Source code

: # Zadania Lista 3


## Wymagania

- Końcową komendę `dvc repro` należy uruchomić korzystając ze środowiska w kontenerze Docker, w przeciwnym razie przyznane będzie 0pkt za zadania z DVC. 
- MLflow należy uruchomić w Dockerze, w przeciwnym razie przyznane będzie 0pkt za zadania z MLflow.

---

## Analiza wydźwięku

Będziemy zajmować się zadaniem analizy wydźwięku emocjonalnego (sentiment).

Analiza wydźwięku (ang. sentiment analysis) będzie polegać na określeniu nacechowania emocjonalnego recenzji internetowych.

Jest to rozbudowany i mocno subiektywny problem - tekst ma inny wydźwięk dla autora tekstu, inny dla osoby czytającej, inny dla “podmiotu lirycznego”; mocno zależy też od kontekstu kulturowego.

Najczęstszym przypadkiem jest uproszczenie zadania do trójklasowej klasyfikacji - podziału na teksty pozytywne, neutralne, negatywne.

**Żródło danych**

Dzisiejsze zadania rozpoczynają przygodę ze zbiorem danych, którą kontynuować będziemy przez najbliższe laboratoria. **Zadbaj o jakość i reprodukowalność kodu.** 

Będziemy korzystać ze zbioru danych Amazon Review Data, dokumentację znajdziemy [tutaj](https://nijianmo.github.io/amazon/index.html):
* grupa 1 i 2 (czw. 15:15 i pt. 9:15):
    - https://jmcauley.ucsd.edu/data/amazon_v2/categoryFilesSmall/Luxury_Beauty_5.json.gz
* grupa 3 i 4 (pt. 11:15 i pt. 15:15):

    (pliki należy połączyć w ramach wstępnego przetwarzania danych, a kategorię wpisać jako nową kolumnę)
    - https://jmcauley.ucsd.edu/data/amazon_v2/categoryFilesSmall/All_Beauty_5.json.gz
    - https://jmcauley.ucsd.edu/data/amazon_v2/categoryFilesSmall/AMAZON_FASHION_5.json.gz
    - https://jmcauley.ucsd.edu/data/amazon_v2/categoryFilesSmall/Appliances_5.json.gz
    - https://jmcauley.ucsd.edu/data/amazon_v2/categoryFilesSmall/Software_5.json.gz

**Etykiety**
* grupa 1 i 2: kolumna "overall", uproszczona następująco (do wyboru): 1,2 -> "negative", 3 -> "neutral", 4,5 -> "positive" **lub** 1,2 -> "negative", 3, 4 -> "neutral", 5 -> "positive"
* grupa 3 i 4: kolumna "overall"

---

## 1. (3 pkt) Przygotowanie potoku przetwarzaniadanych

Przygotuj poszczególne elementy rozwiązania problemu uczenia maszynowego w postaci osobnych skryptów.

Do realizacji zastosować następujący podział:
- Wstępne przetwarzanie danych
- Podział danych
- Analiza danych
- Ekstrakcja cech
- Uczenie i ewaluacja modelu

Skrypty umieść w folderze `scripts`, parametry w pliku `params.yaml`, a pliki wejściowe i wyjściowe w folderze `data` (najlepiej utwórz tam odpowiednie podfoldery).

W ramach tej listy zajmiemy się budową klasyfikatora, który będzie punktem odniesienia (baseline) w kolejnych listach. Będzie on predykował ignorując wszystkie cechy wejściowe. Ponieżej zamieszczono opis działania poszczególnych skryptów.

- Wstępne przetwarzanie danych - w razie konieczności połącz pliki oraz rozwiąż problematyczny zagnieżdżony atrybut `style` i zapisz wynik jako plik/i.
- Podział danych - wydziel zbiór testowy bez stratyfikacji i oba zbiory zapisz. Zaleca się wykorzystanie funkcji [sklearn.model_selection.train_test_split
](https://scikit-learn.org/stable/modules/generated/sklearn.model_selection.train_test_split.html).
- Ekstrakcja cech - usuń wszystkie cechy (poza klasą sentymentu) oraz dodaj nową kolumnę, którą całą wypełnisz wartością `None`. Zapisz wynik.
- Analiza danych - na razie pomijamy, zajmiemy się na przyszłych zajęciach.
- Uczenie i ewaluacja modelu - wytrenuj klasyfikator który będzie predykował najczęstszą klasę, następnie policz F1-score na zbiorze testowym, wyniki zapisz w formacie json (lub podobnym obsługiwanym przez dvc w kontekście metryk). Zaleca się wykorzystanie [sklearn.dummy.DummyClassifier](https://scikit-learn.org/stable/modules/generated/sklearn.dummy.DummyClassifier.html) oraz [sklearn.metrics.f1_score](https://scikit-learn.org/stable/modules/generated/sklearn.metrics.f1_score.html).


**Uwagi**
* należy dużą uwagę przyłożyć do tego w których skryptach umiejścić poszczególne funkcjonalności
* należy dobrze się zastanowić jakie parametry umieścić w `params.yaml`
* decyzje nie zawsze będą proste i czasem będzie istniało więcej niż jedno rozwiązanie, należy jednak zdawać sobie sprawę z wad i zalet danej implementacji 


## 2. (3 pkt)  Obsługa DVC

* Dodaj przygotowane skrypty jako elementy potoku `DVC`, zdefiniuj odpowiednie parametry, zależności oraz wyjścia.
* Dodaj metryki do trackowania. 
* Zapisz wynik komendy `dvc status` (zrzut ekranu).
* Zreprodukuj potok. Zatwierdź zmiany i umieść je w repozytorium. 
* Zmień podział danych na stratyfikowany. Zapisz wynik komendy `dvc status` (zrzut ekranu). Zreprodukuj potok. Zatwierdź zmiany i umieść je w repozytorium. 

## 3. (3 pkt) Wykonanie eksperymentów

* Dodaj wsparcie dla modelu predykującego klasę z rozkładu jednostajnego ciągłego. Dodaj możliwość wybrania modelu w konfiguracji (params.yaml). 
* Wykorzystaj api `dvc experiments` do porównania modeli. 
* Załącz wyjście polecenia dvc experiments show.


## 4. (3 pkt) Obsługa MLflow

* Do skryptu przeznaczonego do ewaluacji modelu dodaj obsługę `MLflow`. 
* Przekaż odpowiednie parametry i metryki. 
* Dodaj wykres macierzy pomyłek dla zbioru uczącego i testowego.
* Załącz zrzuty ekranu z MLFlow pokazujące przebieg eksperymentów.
□ □ □ □
» Task statement
Your answer must be an exact copy of all the entries.

» Result of the exercise
Source code

: # Zadania Lista 3


## Wymagania

- Końcową komendę `dvc repro` należy uruchomić korzystając ze środowiska w kontenerze Docker, w przeciwnym razie przyznane będzie 0pkt za zadania z DVC. 
- MLflow należy uruchomić w Dockerze, w przeciwnym razie przyznane będzie 0pkt za zadania z MLflow.

---

## Analiza wydźwięku

Będziemy zajmować się zadaniem analizy wydźwięku emocjonalnego (sentiment).

Analiza wydźwięku (ang. sentiment analysis) będzie polegać na określeniu nacechowania emocjonalnego recenzji internetowych.

Jest to rozbudowany i mocno subiektywny problem - tekst ma inny wydźwięk dla autora tekstu, inny dla osoby czytającej, inny dla “podmiotu lirycznego”; mocno zależy też od kontekstu kulturowego.

Najczęstszym przypadkiem jest uproszczenie zadania do trójklasowej klasyfikacji - podziału na teksty pozytywne, neutralne, negatywne.

**Żródło danych**

Dzisiejsze zadania rozpoczynają przygodę ze zbiorem danych, którą kontynuować będziemy przez najbliższe laboratoria. **Zadbaj o jakość i reprodukowalność kodu.** 

Będziemy korzystać ze zbioru danych Amazon Review Data, dokumentację znajdziemy [tutaj](https://nijianmo.github.io/amazon/index.html):
* grupa 1 i 2 (czw. 15:15 i pt. 9:15):
    - https://jmcauley.ucsd.edu/data/amazon_v2/categoryFilesSmall/Luxury_Beauty_5.json.gz
* grupa 3 i 4 (pt. 11:15 i pt. 15:15):

    (pliki należy połączyć w ramach wstępnego przetwarzania danych, a kategorię wpisać jako nową kolumnę)
    - https://jmcauley.ucsd.edu/data/amazon_v2/categoryFilesSmall/All_Beauty_5.json.gz
    - https://jmcauley.ucsd.edu/data/amazon_v2/categoryFilesSmall/AMAZON_FASHION_5.json.gz
    - https://jmcauley.ucsd.edu/data/amazon_v2/categoryFilesSmall/Appliances_5.json.gz
    - https://jmcauley.ucsd.edu/data/amazon_v2/categoryFilesSmall/Software_5.json.gz

**Etykiety**
* grupa 1 i 2: kolumna "overall", uproszczona następująco (do wyboru): 1,2 -> "negative", 3 -> "neutral", 4,5 -> "positive" **lub** 1,2 -> "negative", 3, 4 -> "neutral", 5 -> "positive"
* grupa 3 i 4: kolumna "overall"

---

## 1. (3 pkt) Przygotowanie potoku przetwarzaniadanych

Przygotuj poszczególne elementy rozwiązania problemu uczenia maszynowego w postaci osobnych skryptów.

Do realizacji zastosować następujący podział:
- Wstępne przetwarzanie danych
- Podział danych
- Analiza danych
- Ekstrakcja cech
- Uczenie i ewaluacja modelu

Skrypty umieść w folderze `scripts`, parametry w pliku `params.yaml`, a pliki wejściowe i wyjściowe w folderze `data` (najlepiej utwórz tam odpowiednie podfoldery).

W ramach tej listy zajmiemy się budową klasyfikatora, który będzie punktem odniesienia (baseline) w kolejnych listach. Będzie on predykował ignorując wszystkie cechy wejściowe. Ponieżej zamieszczono opis działania poszczególnych skryptów.

- Wstępne przetwarzanie danych - w razie konieczności połącz pliki oraz rozwiąż problematyczny zagnieżdżony atrybut `style` i zapisz wynik jako plik/i.
- Podział danych - wydziel zbiór testowy bez stratyfikacji i oba zbiory zapisz. Zaleca się wykorzystanie funkcji [sklearn.model_selection.train_test_split
](https://scikit-learn.org/stable/modules/generated/sklearn.model_selection.train_test_split.html).
- Ekstrakcja cech - usuń wszystkie cechy (poza klasą sentymentu) oraz dodaj nową kolumnę, którą całą wypełnisz wartością `None`. Zapisz wynik.
- Analiza danych - na razie pomijamy, zajmiemy się na przyszłych zajęciach.
- Uczenie i ewaluacja modelu - wytrenuj klasyfikator który będzie predykował najczęstszą klasę, następnie policz F1-score na zbiorze testowym, wyniki zapisz w formacie json (lub podobnym obsługiwanym przez dvc w kontekście metryk). Zaleca się wykorzystanie [sklearn.dummy.DummyClassifier](https://scikit-learn.org/stable/modules/generated/sklearn.dummy.DummyClassifier.html) oraz [sklearn.metrics.f1_score](https://scikit-learn.org/stable/modules/generated/sklearn.metrics.f1_score.html).


**Uwagi**
* należy dużą uwagę przyłożyć do tego w których skryptach umiejścić poszczególne funkcjonalności
* należy dobrze się zastanowić jakie parametry umieścić w `params.yaml`
* decyzje nie zawsze będą proste i czasem będzie istniało więcej niż jedno rozwiązanie, należy jednak zdawać sobie sprawę z wad i zalet danej implementacji 


## 2. (3 pkt)  Obsługa DVC

* Dodaj przygotowane skrypty jako elementy potoku `DVC`, zdefiniuj odpowiednie parametry, zależności oraz wyjścia.
* Dodaj metryki do trackowania. 
* Zapisz wynik komendy `dvc status` (zrzut ekranu).
* Zreprodukuj potok. Zatwierdź zmiany i umieść je w repozytorium. 
* Zmień podział danych na stratyfikowany. Zapisz wynik komendy `dvc status` (zrzut ekranu). Zreprodukuj potok. Zatwierdź zmiany i umieść je w repozytorium. 

## 3. (3 pkt) Wykonanie eksperymentów

* Dodaj wsparcie dla modelu predykującego klasę z rozkładu jednostajnego ciągłego. Dodaj możliwość wybrania modelu w konfiguracji (params.yaml). 
* Wykorzystaj api `dvc experiments` do porównania modeli. 
* Załącz wyjście polecenia dvc experiments show.


## 4. (3 pkt) Obsługa MLflow

* Do skryptu przeznaczonego do ewaluacji modelu dodaj obsługę `MLflow`. 
* Przekaż odpowiednie parametry i metryki. 
* Dodaj wykres macierzy pomyłek dla zbioru uczącego i testowego.
* Załącz zrzuty ekranu z MLFlow pokazujące przebieg eksperymentów.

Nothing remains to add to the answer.